On the light of these recent evidences, in this project we plan: i) to identify the signaling pathways downstream FGFR2c responsible for the receptor-mediated inhibition of the autophagic process; ii) to establish if and how the repression of the autophagic process induced by FGFR2c play a role in receptor-mediated induction of EMT and tumorigenic features; iii) to look for possible key molecular hubs placed at the crossroad between autophagy and EMT. Our possible findings would significantly help to the identification of multiple molecular events regulating both the autophagic process and pathological EMT, contributing to the advancement of knowledge of the complex mechanisms leading to tumorigenesis.
This research project clearly represent the further advancement of our recent studies (proposed in Belleudi, ATENEO 2018), that have clarified the central role of FGFR2c, aberrantly expressed in epithelial context, in the induction of not only impaired differentiation, EMT and tumorigenic features (Ranieri et al., 2016; Ranieri et al., 2018), but also in the deregulation of autophagy (Nanni et al., submitted). Even if FGFR2c-mediated EMT and autophagy are under control by a complex network of signaling pathways only partially overlapping, the two processes probably share hub molecules whose identification will allow to modulate their negative interplay, shifting the balance towards a process or the other. Since we are recently working in dissecting and identifying FGFR2c oncogenic signaling driving EMT and tumorigenic features, in this proposal we plan to advance in knowledge of the negative crosstalk governing EMT and autophagy in cancer, identifying the signaling pathways underlying FGFR2c-mediated inhibition of autophagy and focusing our attention to the few molecular player that could be at the crossroad between the two processes.
Even if a growing number of preclinical and early clinical data indicate that targeting FGFRs, through the use of non-selective or selective tyrosine kinase inhibitors, monoclonal antibodies and ligand traps, can be a very promising therapeutic strategy in cancer, especially if in combination with other agents, increasing evidences are also pointing to the variable effects of anti-FGFR cancer therapies, which exert in some clinical settings a low response efficacy and development of drug resistance. In fact, although some FGFR mutations are potential targets for monotherapy, others do not appear to be suitable biomarkers of response and need to be carefully evaluated and compared with other possible oncogenic drivers in each individual cancer type. Also The appearance of resistance to FGFR targeting, in particular, seems largely due to gatekeeper mutations in FGFR kinase domain, or to the activation of alternative receptor tyrosine kinases, which must be accurately taken into account.
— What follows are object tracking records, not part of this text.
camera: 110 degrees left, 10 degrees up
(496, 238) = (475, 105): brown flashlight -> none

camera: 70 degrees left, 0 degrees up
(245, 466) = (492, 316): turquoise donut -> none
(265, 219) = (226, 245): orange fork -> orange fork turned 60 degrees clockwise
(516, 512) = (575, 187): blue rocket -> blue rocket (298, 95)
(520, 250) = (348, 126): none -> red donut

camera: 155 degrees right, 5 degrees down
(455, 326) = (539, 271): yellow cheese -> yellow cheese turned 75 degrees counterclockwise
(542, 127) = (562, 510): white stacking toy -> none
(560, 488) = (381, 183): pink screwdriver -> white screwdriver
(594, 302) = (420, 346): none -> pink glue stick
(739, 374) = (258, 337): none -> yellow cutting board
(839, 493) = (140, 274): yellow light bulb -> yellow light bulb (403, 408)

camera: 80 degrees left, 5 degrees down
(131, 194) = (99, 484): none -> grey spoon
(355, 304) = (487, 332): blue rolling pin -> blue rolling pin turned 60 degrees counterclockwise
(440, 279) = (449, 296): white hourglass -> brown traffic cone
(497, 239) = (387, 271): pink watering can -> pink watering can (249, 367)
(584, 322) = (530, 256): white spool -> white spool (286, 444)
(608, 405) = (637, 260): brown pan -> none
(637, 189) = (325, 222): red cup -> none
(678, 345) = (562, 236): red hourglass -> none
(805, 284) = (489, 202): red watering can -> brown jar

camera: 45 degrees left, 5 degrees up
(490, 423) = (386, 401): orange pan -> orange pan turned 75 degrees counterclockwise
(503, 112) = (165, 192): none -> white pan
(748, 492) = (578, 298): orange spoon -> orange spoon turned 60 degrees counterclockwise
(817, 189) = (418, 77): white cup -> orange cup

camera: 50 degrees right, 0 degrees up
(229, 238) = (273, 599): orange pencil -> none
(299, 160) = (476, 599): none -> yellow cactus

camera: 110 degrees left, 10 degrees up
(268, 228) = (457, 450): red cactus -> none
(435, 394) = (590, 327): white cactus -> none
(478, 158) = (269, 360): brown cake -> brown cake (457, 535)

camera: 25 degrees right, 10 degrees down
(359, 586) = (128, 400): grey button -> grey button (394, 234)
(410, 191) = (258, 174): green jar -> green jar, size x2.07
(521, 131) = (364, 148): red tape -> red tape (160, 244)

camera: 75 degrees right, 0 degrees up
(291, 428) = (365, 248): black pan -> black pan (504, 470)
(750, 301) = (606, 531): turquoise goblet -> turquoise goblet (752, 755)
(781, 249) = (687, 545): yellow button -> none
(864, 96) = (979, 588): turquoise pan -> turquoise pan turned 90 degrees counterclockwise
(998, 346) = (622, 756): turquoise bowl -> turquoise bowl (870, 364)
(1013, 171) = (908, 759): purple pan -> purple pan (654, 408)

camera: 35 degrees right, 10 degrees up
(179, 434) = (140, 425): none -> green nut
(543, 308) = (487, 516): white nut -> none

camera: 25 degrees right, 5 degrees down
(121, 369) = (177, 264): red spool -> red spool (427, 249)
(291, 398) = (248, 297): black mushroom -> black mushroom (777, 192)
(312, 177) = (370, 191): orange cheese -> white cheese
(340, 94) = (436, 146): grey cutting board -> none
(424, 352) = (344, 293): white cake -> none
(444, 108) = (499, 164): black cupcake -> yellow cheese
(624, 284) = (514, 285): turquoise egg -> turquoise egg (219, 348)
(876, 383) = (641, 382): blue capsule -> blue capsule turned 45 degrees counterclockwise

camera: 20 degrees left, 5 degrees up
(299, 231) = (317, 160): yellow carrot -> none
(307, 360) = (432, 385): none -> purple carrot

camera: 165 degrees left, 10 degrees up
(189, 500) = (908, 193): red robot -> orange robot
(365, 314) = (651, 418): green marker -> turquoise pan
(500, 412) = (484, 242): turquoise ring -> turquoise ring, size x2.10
In this scenario, our research project could significantly help to the identification of multiple, molecular hubs at the crossroad between autophagy and EMT, contributing to the advancement of knowledge of the complex molecular events leading to tumorigenesis and enabling to characterize new biomarkers and targets for innovative personalized prognostic and diagnostic tools as well as therapeutic strategies to revert the early steps of cancerogenesis or to overcome the acquired drug resistance. Therefore, thanks to their possible clinical applications, our studies could have a relevant impact for solution of social, economic and public health problems related to the most innovative management of neoplastic diseases as requested by the more recent guidelines in precision oncology.